Damage valuation disputes case study. A case study is a detailed examination of one person, group, or event. A case study examines nearly every aspect of the subject’s life and history to look for patterns and causes of behavior. Case studies have applications in many fields, including psychology, medicine, education, anthropology, political science, and social work.
Damage Valuation Disputes Case Study
As part of the implementation of a liability guarantee clause, the buyer of a company is seeking compensation for the amount of the intangible asset depreciation that is recorded in the accounts of a company after its acquisition.
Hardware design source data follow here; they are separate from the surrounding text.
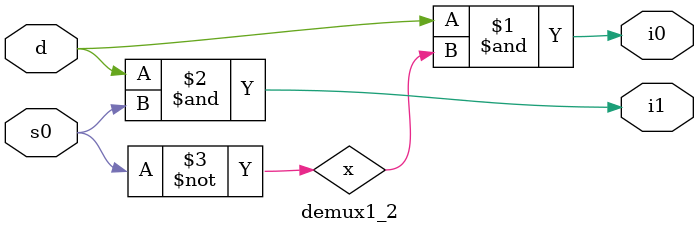
<source format=v>
module demux1_2(
  input d,s0,
  output i0,i1);
  wire x;
  not (x,s0);
  and a1(i0,d,x);
  and a2(i1,d,s0);
endmodule

</source>
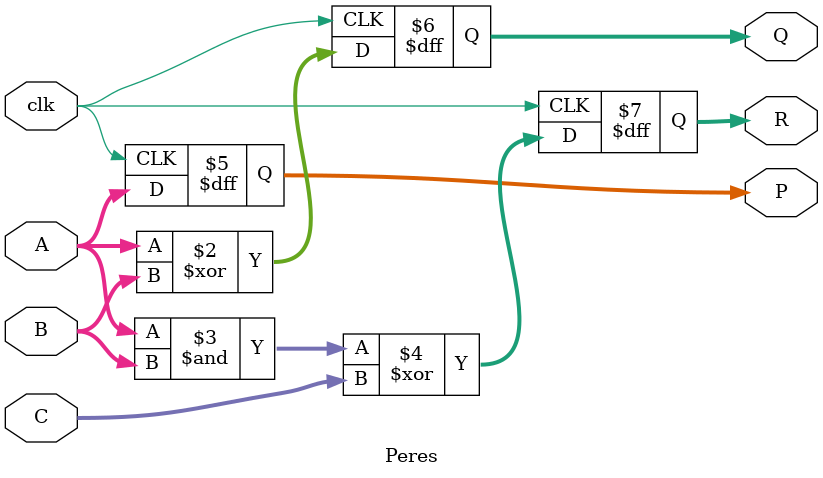
<source format=v>
module Peres (
    input clk,
    input [31:0] A,
    input [31:0] B,
    input [31:0] C,
    output reg [31:0] P,
    output reg [31:0] Q,
    output reg [31:0] R
);

always @ (posedge clk) begin
    P <= A;                  // P = A
    Q <= A ^ B;              // Q = A XOR B
    R <= (A & B) ^ C;        // R = (A AND B) XOR C
end

endmodule

</source>
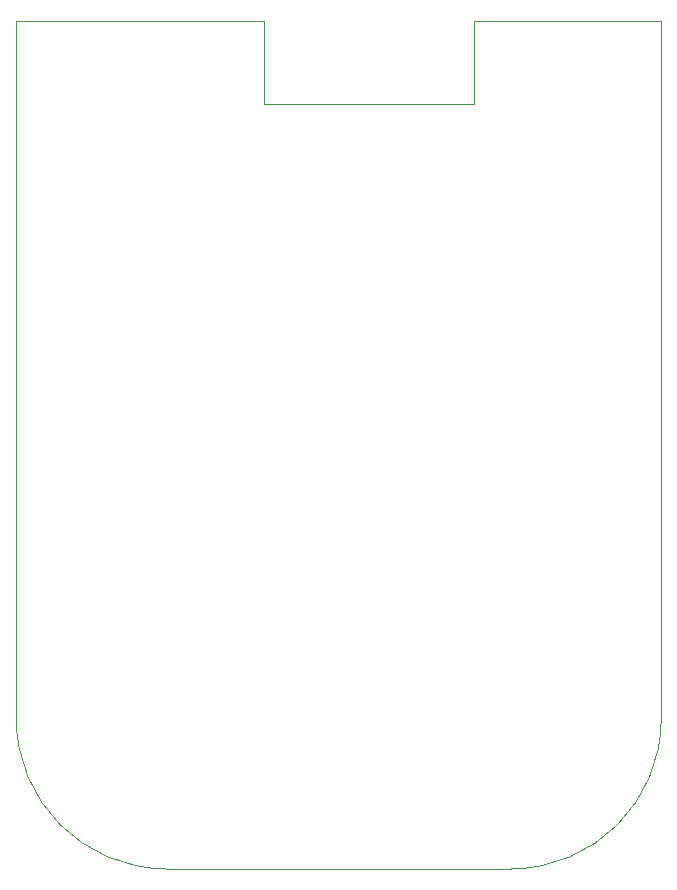
<source format=gm1>
%TF.GenerationSoftware,KiCad,Pcbnew,(6.0.4-0)*%
%TF.CreationDate,2022-03-20T16:54:33-07:00*%
%TF.ProjectId,Pi Adapter 3,50692041-6461-4707-9465-7220332e6b69,rev?*%
%TF.SameCoordinates,Original*%
%TF.FileFunction,Profile,NP*%
%FSLAX46Y46*%
G04 Gerber Fmt 4.6, Leading zero omitted, Abs format (unit mm)*
G04 Created by KiCad (PCBNEW (6.0.4-0)) date 2022-03-20 16:54:33*
%MOMM*%
%LPD*%
G01*
G04 APERTURE LIST*
%TA.AperFunction,Profile*%
%ADD10C,0.002540*%
%TD*%
%TA.AperFunction,Profile*%
%ADD11C,0.025400*%
%TD*%
G04 APERTURE END LIST*
D10*
X153200100Y-64287400D02*
X135420100Y-64287400D01*
X169075100Y-116357400D02*
X169075100Y-57302400D01*
X114465100Y-116357400D02*
G75*
G03*
X127165100Y-129057400I12700000J0D01*
G01*
D11*
X153200100Y-57302400D02*
X169075100Y-57302400D01*
D10*
X153200100Y-57302400D02*
X153200100Y-64287400D01*
X156375100Y-129057400D02*
G75*
G03*
X169075100Y-116357400I0J12700000D01*
G01*
X127165100Y-129057400D02*
X156375100Y-129057400D01*
D11*
X135420100Y-57302400D02*
X114465100Y-57302400D01*
D10*
X135420100Y-64287400D02*
X135420100Y-57302400D01*
X114465100Y-57302400D02*
X114465100Y-116357400D01*
M02*

</source>
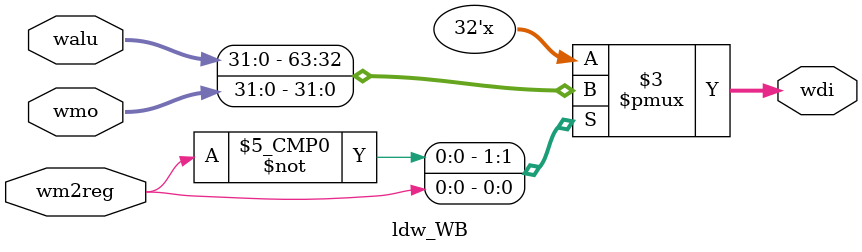
<source format=v>
module ldw_WB(walu, wmo, wm2reg, wdi);
	input [31:0] walu, wmo;
	input wm2reg;
	output reg [31:0] wdi;
	
	initial
		wdi = 0;
		
	always@(walu or wmo or wm2reg)
	begin
		case(wm2reg)
			1'b0: wdi = walu;
			1'b1: wdi = wmo;
		endcase
	end
	
endmodule 
</source>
The acquisition agreement stipulates that the transferor shall compensate the transferee based on the losses it incurred and the gains it was deprived of.
The same agreement also has a clause that attempts to indemnify the buyer against any deterioration of the margin of certain projects originating from a cause before the acquisition.
This standard clause poses great implementation difficulties in long-term contract trades (construction, engineering, infrastructure), trades for which there are often significant risks in the execution of projects.
There are two types of these difficulties:
- Difficulty 1
A technical problem results from a chain of events, although it is impossible to establish its precise origin. Therefore, it is difficult to determine whether the cause leading to the created damage occurred before or after a given date. However, the compensation mechanism requires that a final decision be made.
- Difficulty 2
The assessment of the financial consequences of a technical problem is frequently based on a subjective assessment of the future situation. One person may optimistically consider the outcome of a dispute with a subcontractor, while the other is likely to have the gloomiest view of this conflict. Again, the compensation mechanism requires that an amount be determined.
The solution in such a case is based on the following two approaches:
The first step is to prepare a comprehensive inventory from the information that was available on the date of the agreement. This means answering a key question in resolving such disputes, “what level of knowledge did the company’s leaders have regarding the technical problem in question at the time of the agreement?”
The next step is to conduct a quantitative assessment of the risk, which is naturally based on the inventory described above but also includes the demonstrated ability of the company to understand the situations of this nature (technical resolution of the problem, negotiation with the customer, negotiation with subcontractors so that they take care of all or part of the problem, etc.). During this exercise, the consistency of the adopted estimate with the historical practices of the company is a particularly crucial point.
Different Valuation Techniques
Damages are often based on the valuation of an activity or business. The valuation process then involves implementing proven methods that are segmented according to the following approaches:
Thus named because it relies upon the specific performance of the business or activity to be appraised. The method most frequently used within this category is the discounted cash flows (DCF) method.
This involves appraising a company by comparing it to “comparable” companies (in terms of business area, performance, growth profile) whose value is known either because they are traded on the market or because they were the subject of a recent transaction.
If researchers want to investigate a novel or recently discovered phenomenon, they may conduct a case study. The insights gained from such research can then be used to help researchers develop additional ideas and research questions that can then be investigated in future studies.